Universities urged to review plans to outsource support services as inquest hears of work pressures leading up to academic's death. Tony Tysome reports.
Universities were urged to bolster staff support services this week after an inquest was told that an academic committed suicide after becoming unable to cope with the pressures of her job.
Kingston University is to conduct a review of its occupational health service for staff after an inquest heard how Diana Winstanley, a professor in the university's School of Human Resource management, hanged herself in her home in July shortly after complaining to her ex-husband about heavy workloads.
The university had received no indication that Professor Winstanley, who was an expert in work-related stress, was suffering as a result of her workload.
The tragic news comes as many universities are considering outsourcing confidential staff counselling services, which are seen as a vital lifeline for a growing number of academics suffering acute levels of stress.
David Berger, who chairs the Association for University and College Counselling and is head of counselling at Hull University where the service for staff is about to be outsourced, warned that outsourcing could in effect leave some staff with no support or outlet for their anxieties.

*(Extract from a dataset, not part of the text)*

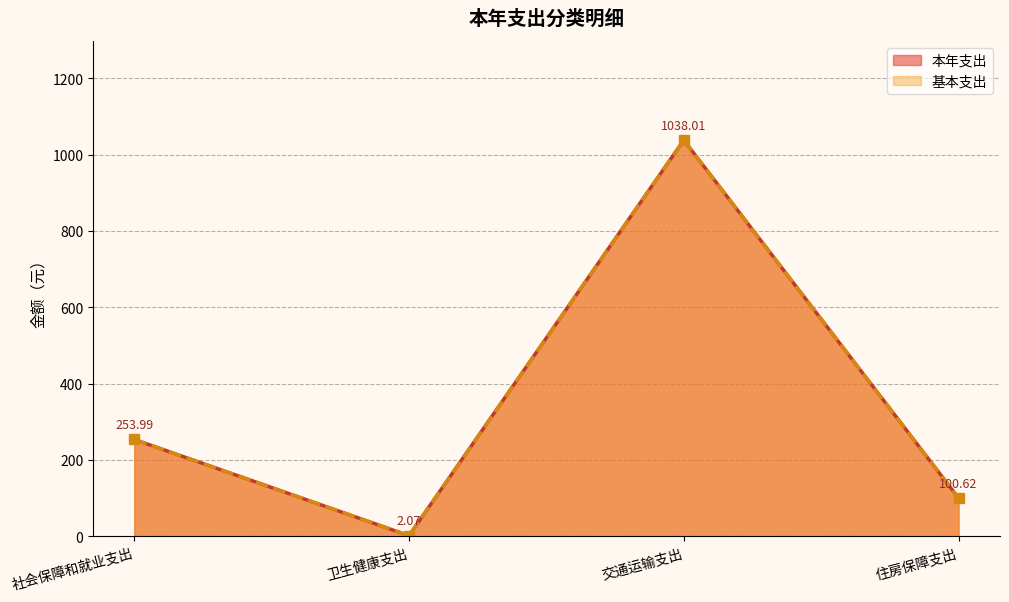

List the series in order of their peak value, lowest first.

本年支出, 基本支出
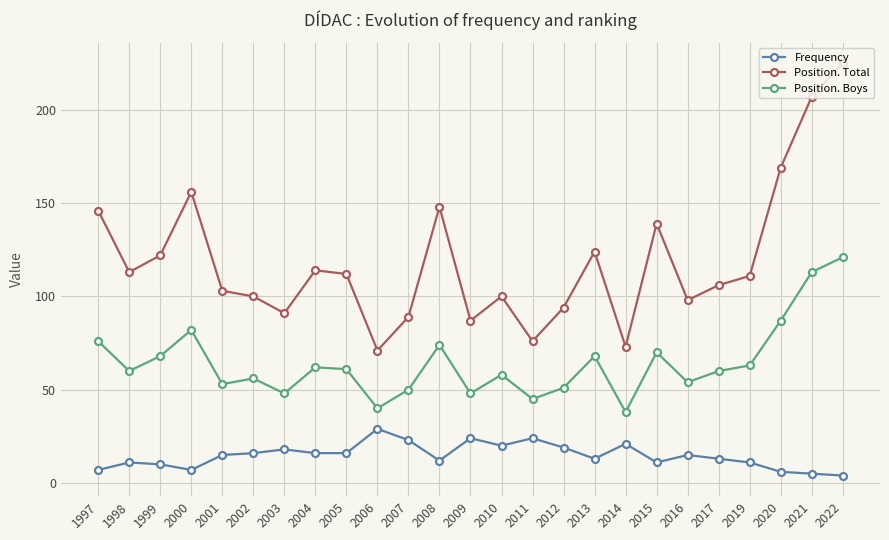

Is the value of Position. Total at 2002 greater than the value of Position. Boys at 2011?

Yes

He said: "Although some staff may quite like it, others will find it virtually impossible to find the time to go to offices outside the university within normal working hours."

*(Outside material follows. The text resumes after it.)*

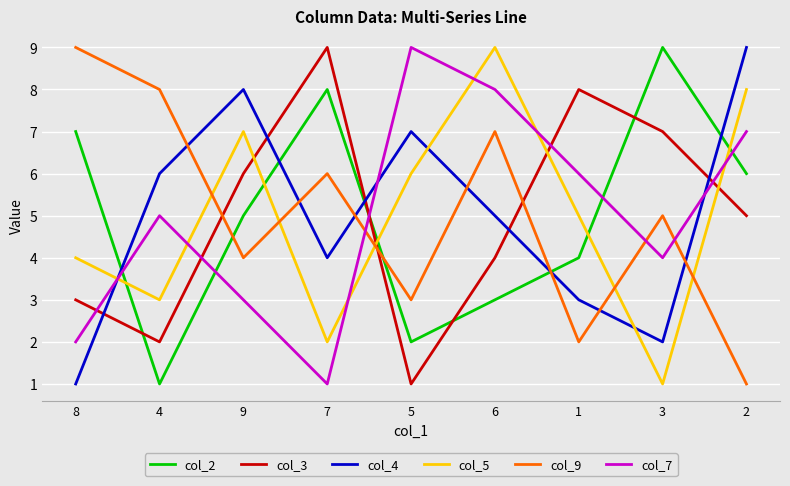

Where is the first local minimum for col_5?

4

Mr Berger said there was anecdotal evidence that both work-related stress and mental ill-health were on the rise among academic staff. The AUCC is taking steps to plot the trend.
Sally Hunt, joint general secretary of the University and College Union, commented: "Our stress survey indicated borderline levels of psychological distress among staff. Employers must take action to reduce workloads and tackle the causes of occupational stress in the sector."
David Miles, Kingston's pro vice-chancellor for external affairs, told The Times Higher that the institution was preparing to review its staff support systems in the light of the tragedy.
Professor Miles said that higher education was "an area where people are expected to deliver high standards under pressured circumstances, and this is becoming increasingly so".
"There is a sense of profound shock here over Di's death. In the preceding weeks, to most people who met her she seemed to be her usual positive self," he said. "There was no indication she was suffering a level of stress that might have contributed to her death."
Professor Miles said that the university offered confidential counselling to its staff through its occupational health service and that it had recently revised its stress management policy.
Evidence submitted to the recent inquest, held at West Sussex Coroner's Court, suggested that Professor Winstanley was struggling in her job, which involved some overseas travel and grappling with challenges involving computer technology.
Professor Winstanley's former husband, Nicholas Jarrett, told the inquest that work had been the main cause of his ex-wife's anxiety shortly before her death.
Speaking to The Times Higher later, he said: "I have no doubt at all from the things that she said to me that she was under huge stress at work, and that she was finding it increasingly difficult to cope with the demands that were placed on her.
"I believe from what she said that she had inadequate administrative and technical support."
Christine Edwards, a colleague at Kingston and a long-standing friend of Professor Winstanley, said: "No one would have been more aware of the support available at the university than Diana.
"As far as we are aware, she had not set in motion any of the procedures within the university's human resources policies or accessed any of the support services open to her."